INPUT MATERIAL:

--- --- ---

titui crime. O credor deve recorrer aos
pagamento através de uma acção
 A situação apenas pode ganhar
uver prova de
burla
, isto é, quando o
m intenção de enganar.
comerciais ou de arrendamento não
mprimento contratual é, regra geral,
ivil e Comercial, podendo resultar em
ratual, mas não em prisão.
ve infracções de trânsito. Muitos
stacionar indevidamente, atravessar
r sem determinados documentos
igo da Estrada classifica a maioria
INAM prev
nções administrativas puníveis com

--- --- ---

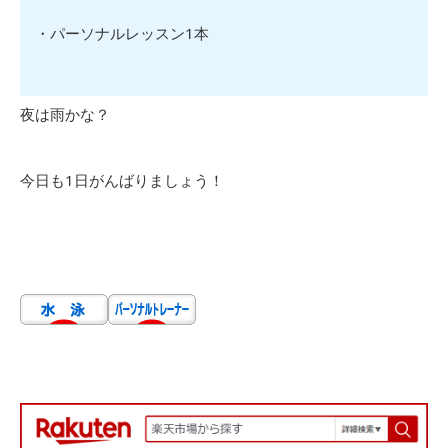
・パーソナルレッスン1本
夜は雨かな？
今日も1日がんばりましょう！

--- --- ---

WORK INSTRUCTIONS:
Copy out the data starting at the line containing "titui crime. O credor deve recorrer aos" and ending at the line containing "nções administrativas puníveis com", reproducing each line verbatim.

TASK SOLUTION:
titui crime. O credor deve recorrer aos
pagamento através de uma acção
 A situação apenas pode ganhar
uver prova de
burla
, isto é, quando o
m intenção de enganar.
comerciais ou de arrendamento não
mprimento contratual é, regra geral,
ivil e Comercial, podendo resultar em
ratual, mas não em prisão.
ve infracções de trânsito. Muitos
stacionar indevidamente, atravessar
r sem determinados documentos
igo da Estrada classifica a maioria
INAM prev
nções administrativas puníveis com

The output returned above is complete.